Each beach you visit as you travel around the coast of the Channel Island of Guernsey seems to reveal a different combination of rock types. On the southern part of the island these are predominantly metamorphic rocks. In Havelet Bay close to St Peter Port, just south of the main rock bathing pool, and before the aquarium, metasedimentary rocks and gneisses outcrop on the pebble beach where the waves have polished the rock surfaces to reveal the patterns and textures. The actual contact between the Perelle Gneiss and the metasediments cuts through the centre of the swimming pool. The metasediments are described as interbanded semi-pelitic schists with migmatites (Roach et al. 1991).
I particularly remember this site because I nearly got knocked off my feet by a freak wave. I did not realise until later when I came across this sign that the ferries and other large ships going into and out of the harbour at St. Peter Port can create a wash with great impact especially around high tide.

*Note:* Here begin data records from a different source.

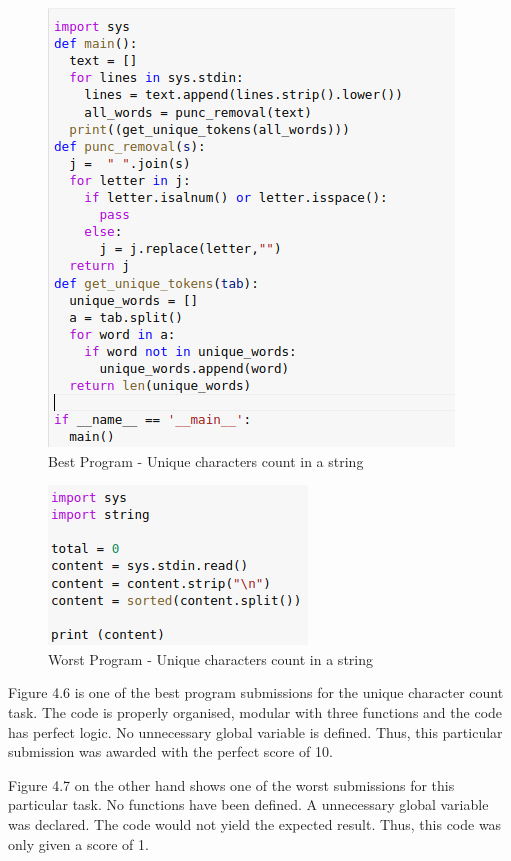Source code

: \begin{figure}[h]
\centering
\includegraphics[scale = 1.1]{./figures/best_uc.png}
\caption{Best Program - Unique characters count in a string}
\label{fig1}
\end{figure}

\newpage

\begin{figure}[H]
\centering
\includegraphics[scale=1.2]{./figures/worst_uc.png}
\caption{Worst Program - Unique characters count in a string}
\label{fig1}
\end{figure}

Figure 4.6 is one of the best program submissions for the unique character count task. The code is properly organised, modular with three functions and the code has perfect logic. No unnecessary global variable is defined. Thus, this particular submission was awarded with the perfect score of 10.

Figure 4.7 on the other hand shows one of the worst submissions for this particular task. No functions have been defined. A unnecessary global variable was declared. The code would not yield the expected result. Thus, this code was only given a score of 1.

British Geological Survey Classical areas of British geology: Guernsey, Channel Islands Sheet, 1 (Solid and Drift) Scale 1:25,000. NERC, Crown Copyright 1986.
De Pomerai, M. and Robinson A. 1994 The Rocks and Scenery of Guernsey, illustrated by Nicola Tomlins, Guernsey: La Société Guernesiaise, ISBN 0 9518075 2 8, 30-34.
Roach, R. A., Topley, C. G., Brown, M., Bland, A. M. and D’Lemos, R. S. 1991. Outline and Guide to the Geology of Guernsey, Itinerary 9 – Jerbourg Peninsula, 76. Guernsey Museum Monograph No. 3, Gloucestershire: Alan Sutton Publishing. ISBN 1 871560 02 0, p 91-94.